● **What the exercise asks**
If a record below holds a picture, leave the picture out and copy the rest exactly.

Object state comparisons:
----------
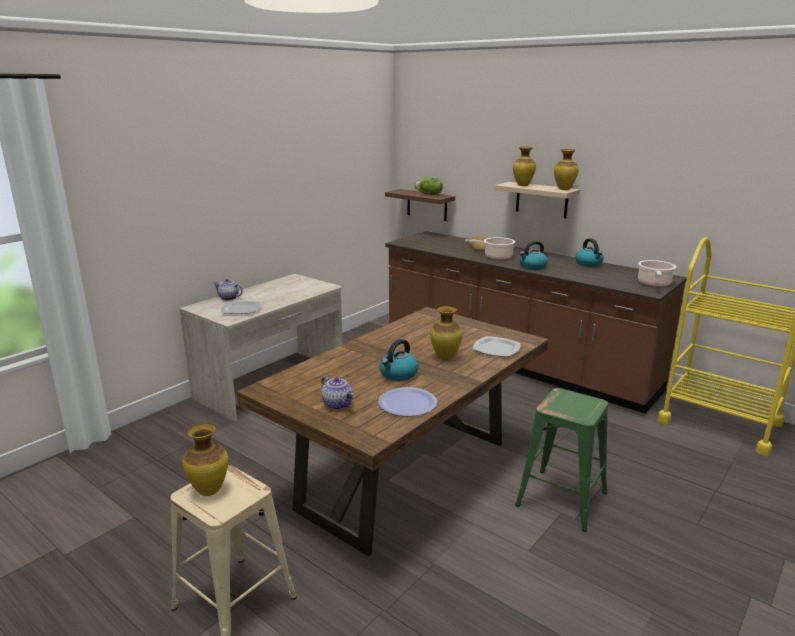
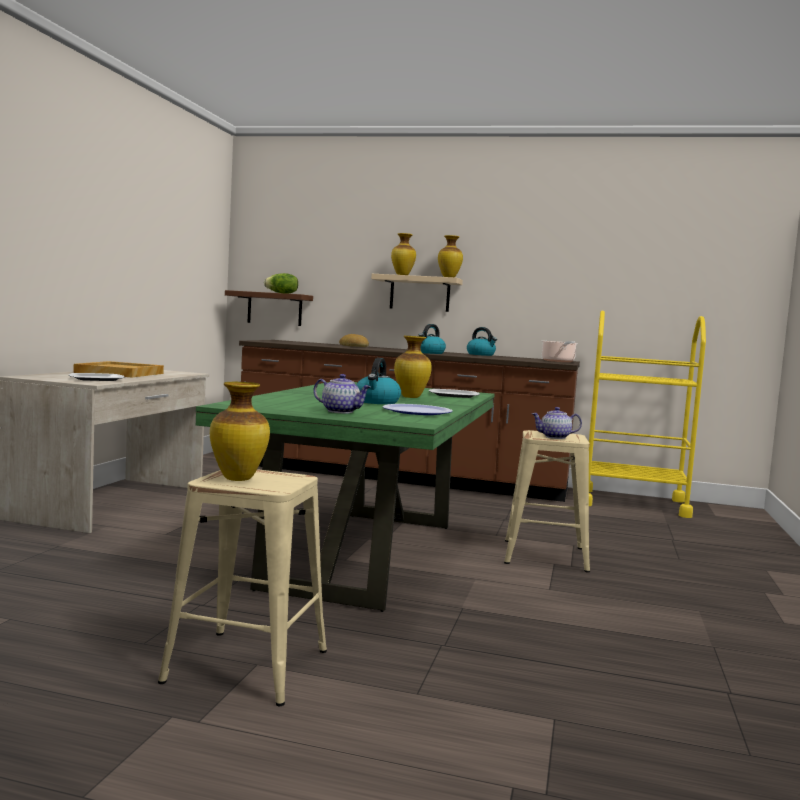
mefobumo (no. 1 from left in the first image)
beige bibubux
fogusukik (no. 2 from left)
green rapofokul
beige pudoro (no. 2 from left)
----------
● **Reply**
mefobumo (no. 1 from left in the first image)
beige bibubux
fogusukik (no. 2 from left)
green rapofokul
beige pudoro (no. 2 from left)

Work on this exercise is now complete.